In a research project conducted together with Chalmers University of Technology and Borealis among others, Stena is testing how, by means of chemical recycling, plastic can be gasified and plastic waste recycled at the molecular level and then used as a raw material for new plastic. Different types of plastic waste are being tested at the Chalmers Power Central in Gothenburg. In 850° C generated by a gasifier, 200 kg of plastic is transformed into synthetic gas, which can then be used to manufacture propylene, ethylene and other types of hydrocarbons. These can then be used as a raw material in the manufacture of new plastic. The tests at Chalmers University of Technology are promising and the goal is to change the current situation where the majority of the plastic waste today is incinerated and leaves the natural cycle.
“What we at Stena are contributing is primarily knowledge about recycling and supplies of different plastic fractions that are not suitable for recycling. It’s very difficult to separate all the different types of plastic that exist using mechanical sorting. The good thing about gasification is that you can get round the problem”, says Christer Forsgren.
A long-term goal for Borealis is to build a refinery for plastic waste at their facility in Stenungsund. Every year, Borealis produces more that 600,000 tons of plastic pellets, which are used in the manufacture of everything from cables to sophisticated packagings. The company wants to reduce the need for virgin fossil raw material by using more recycled plastic.

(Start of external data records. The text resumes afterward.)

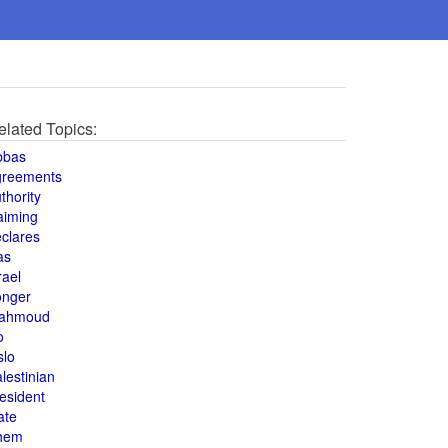
elated Topics:
bbas
greements
thority
aiming
clares
as
rael
onger
ahmoud
o
slo
lestinian
esident
ate
hem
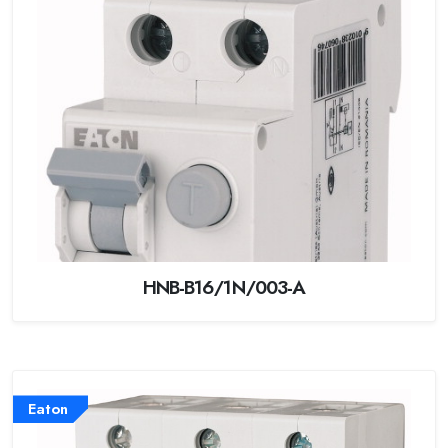
HNB-B16/1N/003-A
Eaton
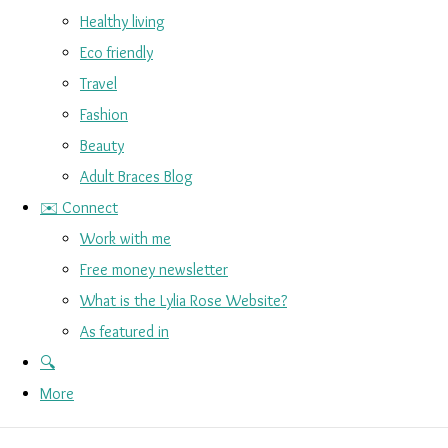
Healthy living
Eco friendly
Travel
Fashion
Beauty
Adult Braces Blog
✉️ Connect
Work with me
Free money newsletter
What is the Lylia Rose Website?
As featured in
🔍
More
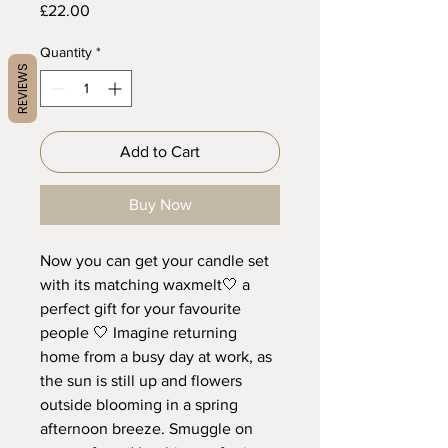
Price
£22.00
Quantity
*
REVIEWS
Add to Cart
Buy Now
Now you can get your candle set
with its matching waxmelt🤍 a
perfect gift for your favourite
people 🤍 Imagine returning
home from a busy day at work, as
the sun is still up and flowers
outside blooming in a spring
afternoon breeze. Smuggle on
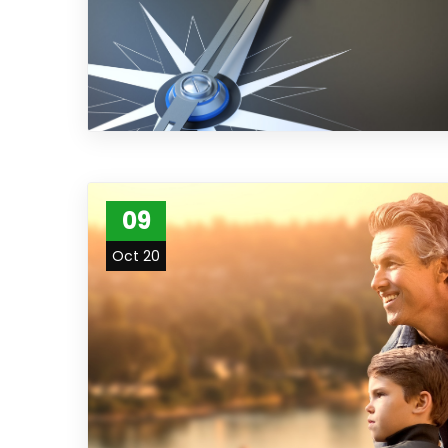
09
Oct 20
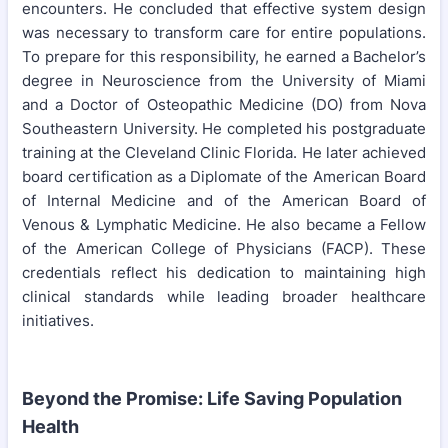
encounters. He concluded that effective system design
was necessary to transform care for entire populations.
To prepare for this responsibility, he earned a Bachelor’s
degree in Neuroscience from the University of Miami
and a Doctor of Osteopathic Medicine (DO) from Nova
Southeastern University. He completed his postgraduate
training at the Cleveland Clinic Florida. He later achieved
board certification as a Diplomate of the American Board
of Internal Medicine and of the American Board of
Venous & Lymphatic Medicine. He also became a Fellow
of the American College of Physicians (FACP). These
credentials reflect his dedication to maintaining high
clinical standards while leading broader healthcare
initiatives.
Beyond the Promise: Life Saving Population
Health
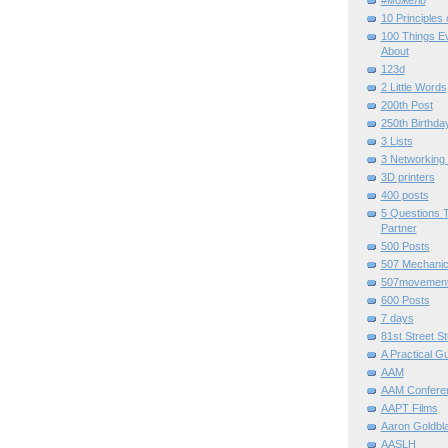
#можело
10 Principles
100 Things E
About
123d
2 Little Words
200th Post
250th Birthda
3 Lists
3 Networking
3D printers
400 posts
5 Questions T
Partner
500 Posts
507 Mechani
507movemen
600 Posts
7 days
81st Street St
A Practical G
AAM
AAM Confere
AAPT Films
Aaron Goldbla
AASLH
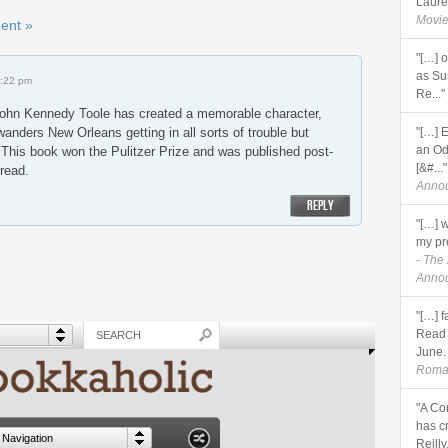
Lauren
Movie
ent »
"[…] 
as Sus
1:22 pm
Re..."
ohn Kennedy Toole has created a memorable character,
 wanders New Orleans getting in all sorts of trouble but
"[…] 
an Od
 This book won the Pulitzer Prize and was published post-
[&#..."
 read.
Anno
REPLY
"[…] 
my pre
- The
Anno
"[…] 
Read 
June. 
Roma
"A Co
has c
Reilly,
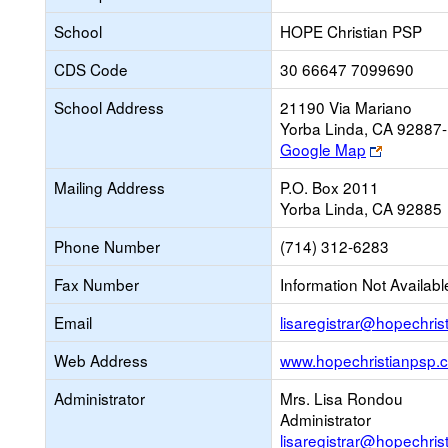
School
HOPE Christian PSP
CDS Code
30 66647 7099690
School Address
21190 Via Mariano
Yorba Linda, CA 92887
Link
Google Map
opens
Mailing Address
P.O. Box 2011
new
Yorba Linda, CA 92885
browser
tab
Phone Number
(714) 312-6283
Fax Number
Information Not Availabl
Email
lisaregistrar@hopechri
Web Address
www.hopechristianpsp.
Administrator
Mrs. Lisa Rondou
Administrator
lisaregistrar@hopechri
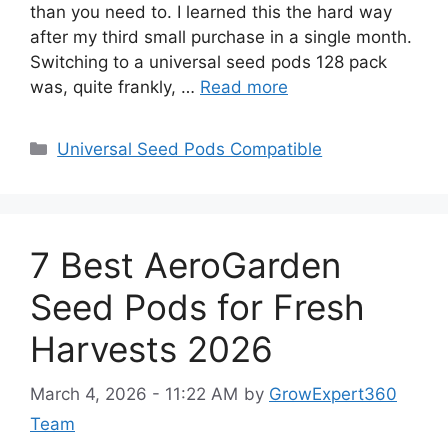
than you need to. I learned this the hard way
after my third small purchase in a single month.
Switching to a universal seed pods 128 pack
was, quite frankly, …
Read more
Categories
Universal Seed Pods Compatible
7 Best AeroGarden
Seed Pods for Fresh
Harvests 2026
March 4, 2026 - 11:22 AM
by
GrowExpert360
Team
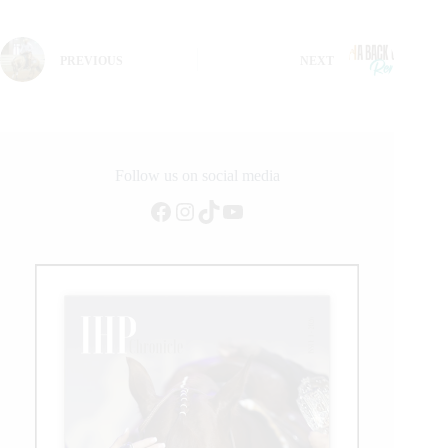
PREVIOUS
NEXT
Follow us on social media
Facebook
Instagram
TikTok
YouTube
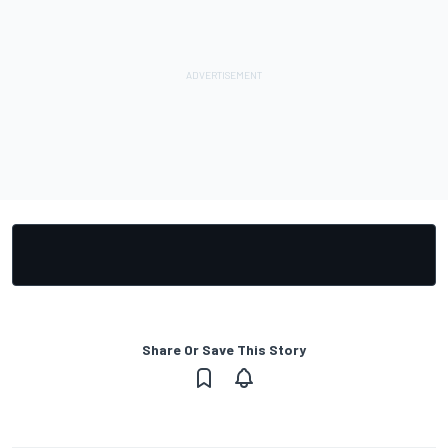
Share Or Save This Story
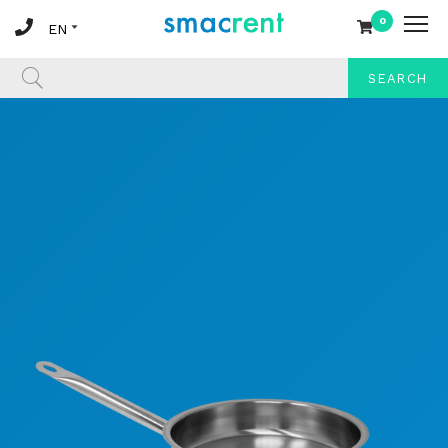
0
SEARCH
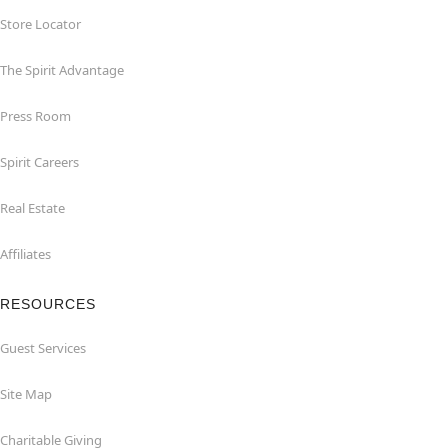
Store Locator
The Spirit Advantage
Press Room
Spirit Careers
Real Estate
Affiliates
RESOURCES
Guest Services
Site Map
Charitable Giving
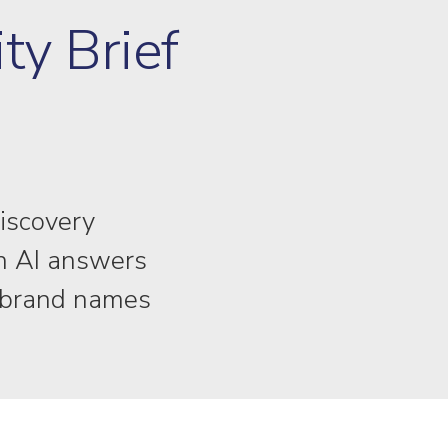
ity Brief
discovery
in AI answers
f brand names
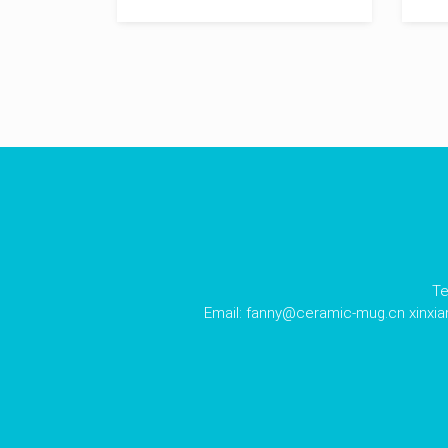
Te
Email:
fanny@ceramic-mug.cn
xinxi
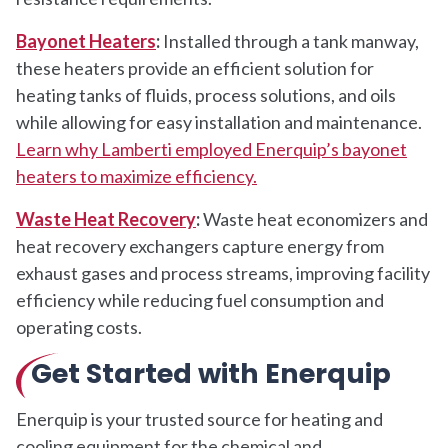
Bayonet Heaters
:
Installed through a tank manway,
these heaters provide an efficient solution for
heating tanks of fluids, process solutions, and oils
while allowing for easy installation and maintenance.
Learn why Lamberti employed Enerquip’s bayonet
heaters to maximize efficiency.
Waste Heat Recovery
:
Waste heat economizers and
heat recovery exchangers capture energy from
exhaust gases and process streams, improving facility
efficiency while reducing fuel consumption and
operating costs.
Get Started with Enerquip
Enerquip is your trusted source for heating and
cooling equipment for the chemical and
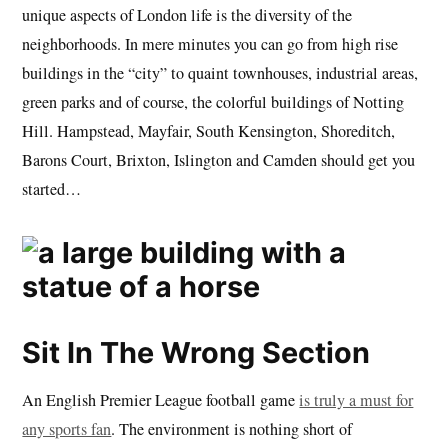
unique aspects of London life is the diversity of the
neighborhoods. In mere minutes you can go from high rise
buildings in the “city” to quaint townhouses, industrial areas,
green parks and of course, the colorful buildings of Notting
Hill. Hampstead, Mayfair, South Kensington, Shoreditch,
Barons Court, Brixton, Islington and Camden should get you
started…
Sit In The Wrong Section
An English Premier League football game
is truly a must for
any sports fan
. The environment is nothing short of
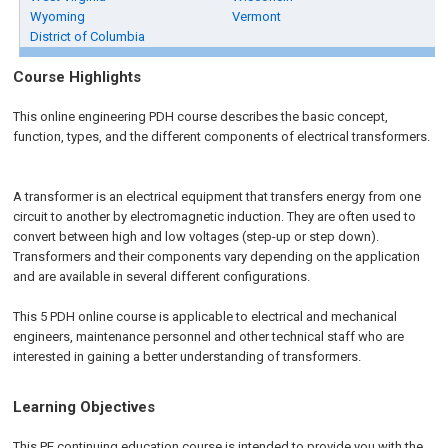
Wyoming
Vermont
District of Columbia
Course Highlights
This online engineering PDH course describes the basic concept,
function, types, and the different components of electrical transformers.
A transformer is an electrical equipment that transfers energy from one
circuit to another by electromagnetic induction. They are often used to
convert between high and low voltages (step-up or step down).
Transformers and their components vary depending on the application
and are available in several different configurations.
This 5 PDH online course is applicable to electrical and mechanical
engineers, maintenance personnel and other technical staff who are
interested in gaining a better understanding of transformers.
Learning Objectives
This PE continuing education course is intended to provide you with the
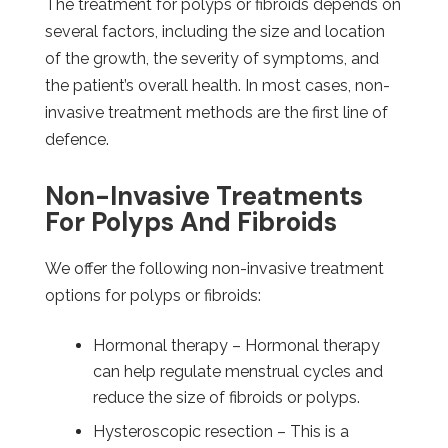
The treatment for polyps or fibroids depends on
several factors, including the size and location
of the growth, the severity of symptoms, and
the patient’s overall health. In most cases, non-
invasive treatment methods are the first line of
defence.
Non-Invasive Treatments
For Polyps And Fibroids
We offer the following non-invasive treatment
options for polyps or fibroids:
Hormonal therapy – Hormonal therapy
can help regulate menstrual cycles and
reduce the size of fibroids or polyps.
Hysteroscopic resection – This is a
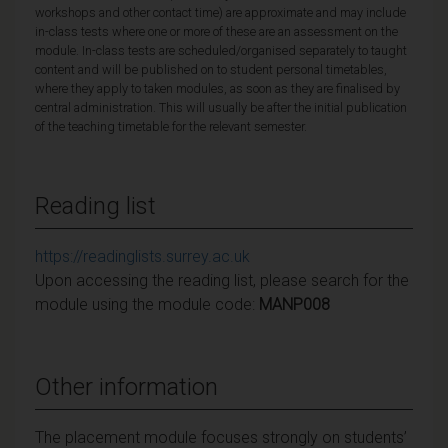
workshops and other contact time) are approximate and may include
in-class tests where one or more of these are an assessment on the
module. In-class tests are scheduled/organised separately to taught
content and will be published on to student personal timetables,
where they apply to taken modules, as soon as they are finalised by
central administration. This will usually be after the initial publication
of the teaching timetable for the relevant semester.
Reading list
https://readinglists.surrey.ac.uk
Upon accessing the reading list, please search for the
module using the module code:
MANP008
Other information
The placement module focuses strongly on students’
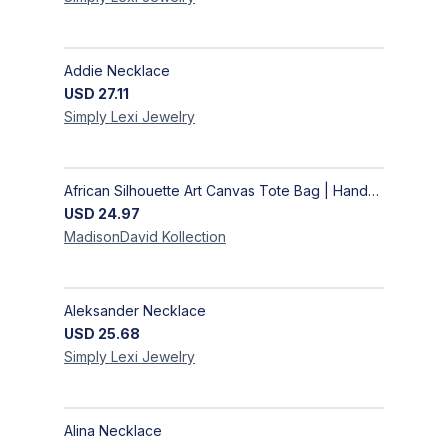
Addie Necklace
USD
27.11
Simply Lexi
Jewelry
African Silhouette Art Canvas Tote Bag | Handcrafted Afrocentric Everyday Bag
USD
24.97
MadisonDavid
Kollection
Aleksander Necklace
USD
25.68
Simply Lexi
Jewelry
Alina Necklace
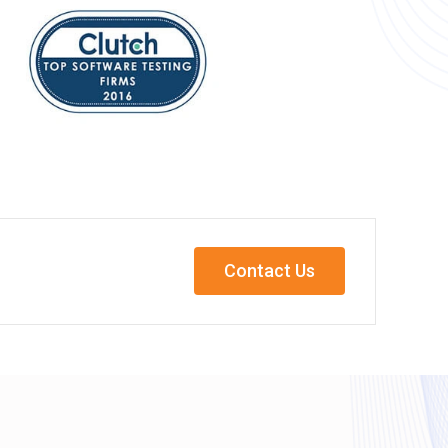
Contact Us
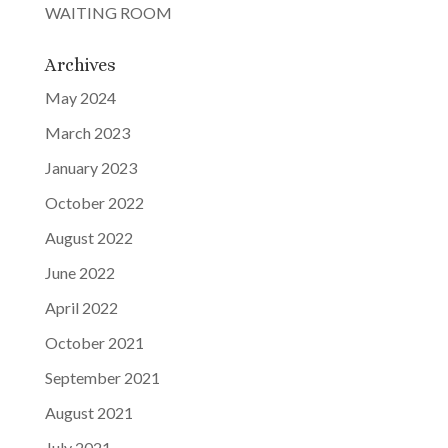
WAITING ROOM
Archives
May 2024
March 2023
January 2023
October 2022
August 2022
June 2022
April 2022
October 2021
September 2021
August 2021
July 2021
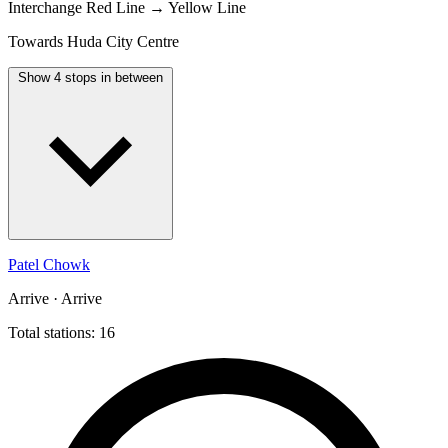
Interchange
Red Line → Yellow Line
Towards Huda City Centre
Show 4 stops in between
Patel Chowk
Arrive · Arrive
Total stations: 16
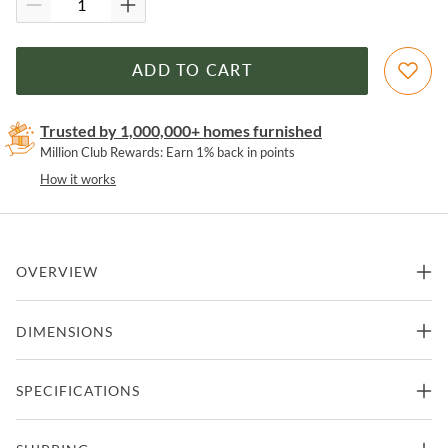
ADD TO CART
Trusted by 1,000,000+ homes furnished
Million Club Rewards: Earn 1% back in points
How it works
OVERVIEW
Metallic Brown Finished Cast Resin Bulldog with Tray Table,
DIMENSIONS
Antique Brass Accents
Features
20.5"W x 32.7"D x 29.8"H -
SPECIFICATIONS
Accent Table
50lbs.
Part of bulldog collection from maitland-smith
Manufacturer
Maitland-Smith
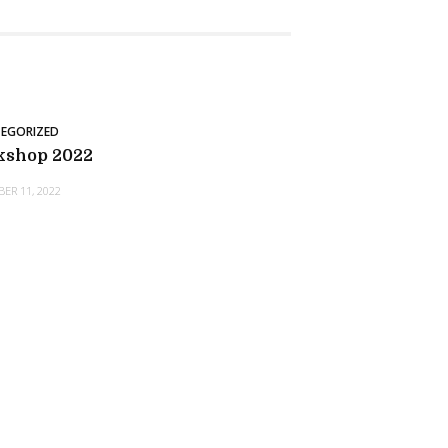
EGORIZED
kshop 2022
ER 11, 2022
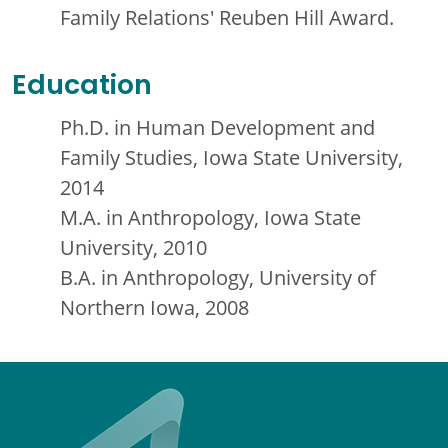
Family Relations' Reuben Hill Award.
Education
Ph.D. in Human Development and
Family Studies, Iowa State University,
2014
M.A. in Anthropology, Iowa State
University, 2010
B.A. in Anthropology, University of
Northern Iowa, 2008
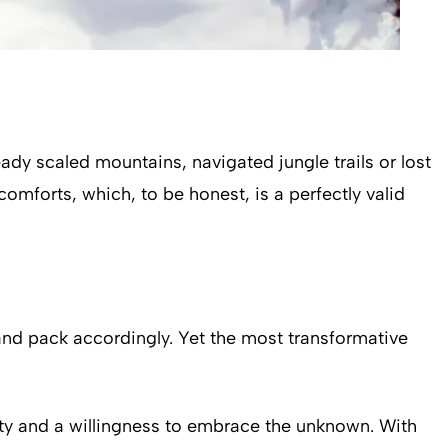
dy scaled mountains, navigated jungle trails or lost
omforts, which, to be honest, is a perfectly valid
and pack accordingly. Yet the most transformative
sity and a willingness to embrace the unknown. With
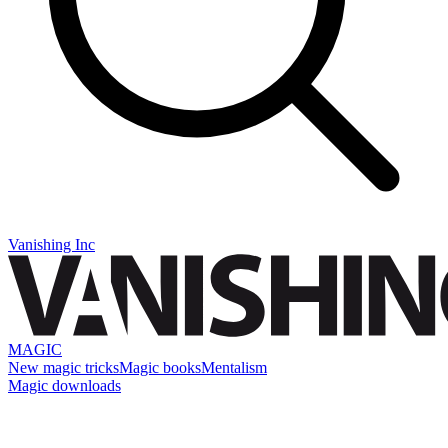
Vanishing Inc
MAGIC
New magic tricks
Magic books
Mentalism
Magic downloads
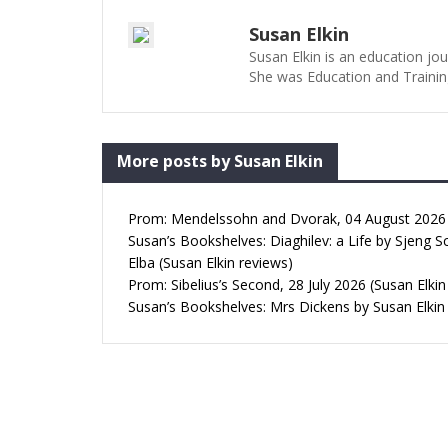
Susan Elkin
Susan Elkin is an education jo
She was Education and Trainin
More posts by Susan Elkin
Prom: Mendelssohn and Dvorak, 04 August 2026 (
Susan’s Bookshelves: Diaghilev: a Life by Sjeng S
Elba (Susan Elkin reviews)
Prom: Sibelius’s Second, 28 July 2026 (Susan Elkin
Susan’s Bookshelves: Mrs Dickens by Susan Elkin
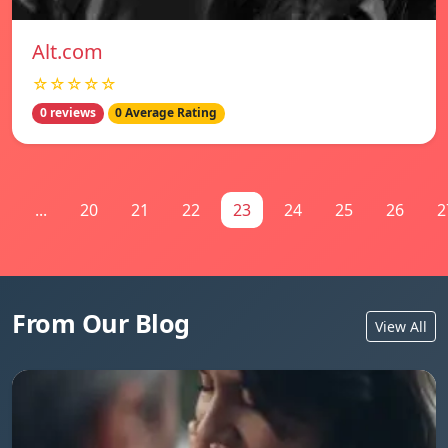
Alt.com
☆☆☆☆☆
0 reviews
0 Average Rating
1
...
20
21
22
23
24
25
26
2
From Our Blog
View All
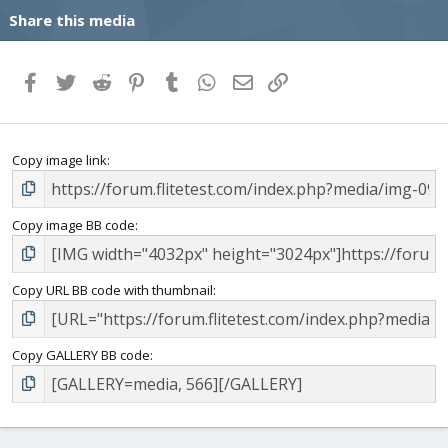
Share this media
Facebook
Twitter
Reddit
Pinterest
Tumblr
WhatsApp
Email
Link
Copy image link
Copy image BB code
Copy URL BB code with thumbnail
Copy GALLERY BB code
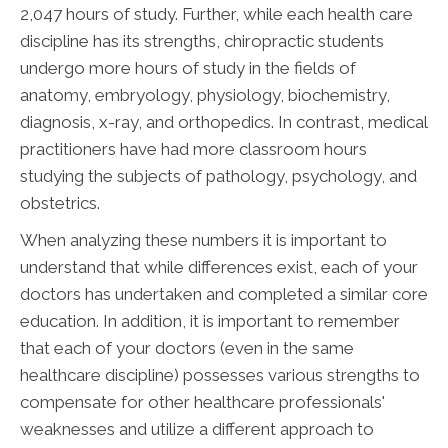
2,047 hours of study. Further, while each health care
discipline has its strengths, chiropractic students
undergo more hours of study in the fields of
anatomy, embryology, physiology, biochemistry,
diagnosis, x-ray, and orthopedics. In contrast, medical
practitioners have had more classroom hours
studying the subjects of pathology, psychology, and
obstetrics.
When analyzing these numbers it is important to
understand that while differences exist, each of your
doctors has undertaken and completed a similar core
education. In addition, it is important to remember
that each of your doctors (even in the same
healthcare discipline) possesses various strengths to
compensate for other healthcare professionals'
weaknesses and utilize a different approach to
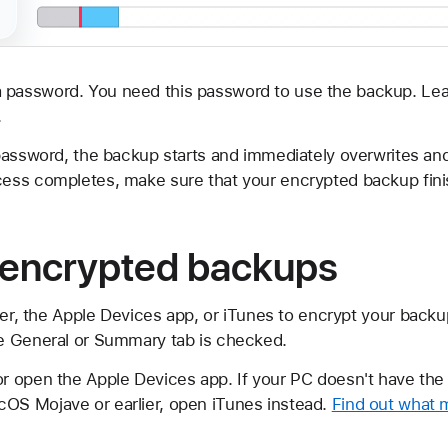
 password. You need this password to use the backup. Lea
.
password, the backup starts and immediately overwrites an
ess completes, make sure that your encrypted backup fini
 encrypted backups
der, the Apple Devices app, or iTunes to encrypt your backu
e General or Summary tab is checked.
or open the Apple Devices app. If your PC doesn't have the
cOS Mojave or earlier, open iTunes instead.
Find out what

“If it had been easy to recycle all plastic into new plastic, it would have already been done. I’m convinced that plastic waste won’t be incinerated in the future and instead be transformed into new plastic. But it will take time and maybe incentives will be needed to make recycled plastic raw materials competitive compared with plastic manufactured from cheap oil”, says Christer Forsgren.
He notes that there are studies showing that the manufacture of plastic in the world will quadruple by 2050 and will increase from 6 to 20 per cent of all the oil used for this purpose.
“If we can circulate the plastic waste to new plastic products, we will also be able to conserve the finite fossil resources. Today, plastic waste is a rapidly growing challenge for the business community and local authorities due to the rising demands of the world around us. Gasification of plastic waste could definitely be part of the solution when it comes to recycling the large volumes of plastic that today go to waste in the incineration plants”, says Christer Forsgren.